> **EXERCISE AIM**
Continue the forum thread on trolling for wahoo from where it stops, after its last post. Ignore the listing that follows the thread.

> **DOCUMENT**
----------------

# Wahoo Trolling Speeds



## rutinvco (Sep 14, 2009)

OK, I'm new to this and have yet to catch a wahoo. I have some basic questions that I think may have been mostly answered by the earlier post. So, if I decided to head to the Nipple/Elbow area for trolling, is that a good site--and should I set out baits before I get to the deep water? How fast is "fast trolling?" My plans were to put out a couple of skirted ballyhoo rigs off of the outriggers, a couple of skirted lures with a weightoff of the stern, and a cedar plug way backin the middle. Maybe mix in a pink stretch 30 way back there too. Do I need to add a ballyhoo to the skirted lures, or just off of the outrigger lures?

Sorry for all of the questions, but I would hate to get skunked just because I didn't set it up right.


----------



## Chris V (Oct 18, 2007)

I've caught wahoo at virtually every speed up to 19 knots but all around 6-8 knots is perfect and also keeps you in that "all-around" speed for bills, dolphin, tuna, etc. 

Noticing your mention of a stretch 25 or 30, I don't suggest mixing these with a normal spread if trolling at speeds in excess of 4-5 knots cause these deep divers have the tendency to wash out and spin which can tangle every line in your spread. If you want to pull deep divers go a little slower and to mix it up put out some naked horse ballyhoo. If rigged properly they will swim great at these slower speeds and the bigger size will catch a 'hoos attention better.


----------



## billin (Oct 14, 2007)

as far as where to go yes the Nipple and the elbow can be productive. you may also find that the edge 150-300 feet more poductive for wahoo in the fall. Iseldom venture past 300 feet in the fall most of my time is spent working the edge. This time of year if you want Wahoo go to the lumps, horse shoe or any of the other mud domes off of LA that is where the bait is so that is where the toothy critters will be.

----------------

> **MATERIAL**
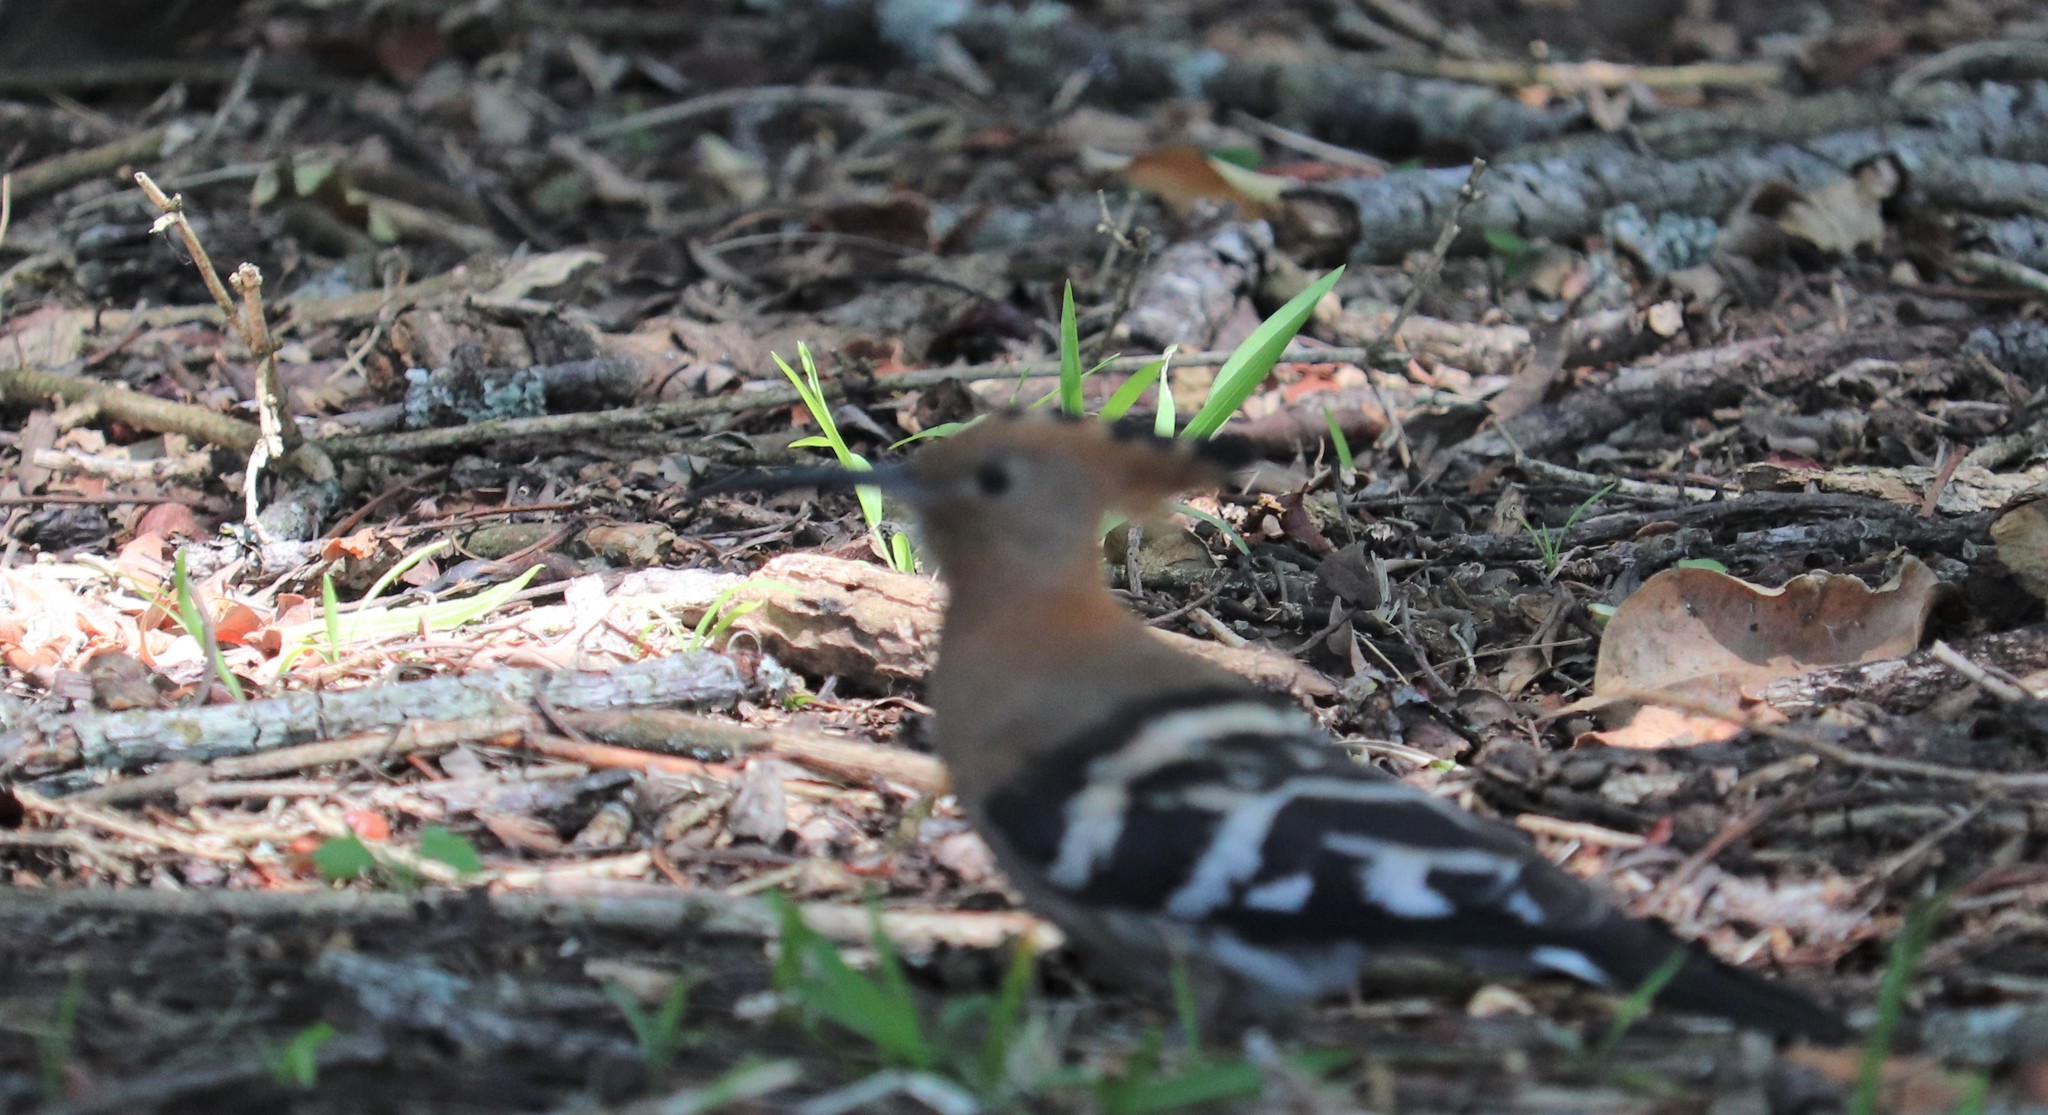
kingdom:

----------------

> **WRITTEN RESPONSE**
----------



## SUNDAY-FUNDAY (Apr 17, 2008)

its going to also depend on what kind of boat you are running as well. its hard, if not impossible, to troll a center console between 10-18 knots. they will try and jump on plane. you will also be drinking petro at an alarming rate, unlike a diesel. like tunapopper said: 7-9 with bonita style lures and plugs. slow it down to 4-5 with streches and bally's. also run a cedar plug waaay back in the slower spread. you'll pick up some bonus blackfin.


----------



## Chris V (Oct 18, 2007)

Don't be surprised if a wahoo grabs your cedar plug either. I've caught at least 4 that I can think of on a zucchini colored cedar plug.


----------



## Fiver (Nov 6, 2008)

> *tunapopper (12/17/2009)*Don't be surprised if a wahoo grabs your cedar plug either. I've caught at least 4 that I can think of on a zucchini colored cedar plug.


yep...I hada wahoosky on a cedar plug as I was reeling it in to switch lures earlier this year.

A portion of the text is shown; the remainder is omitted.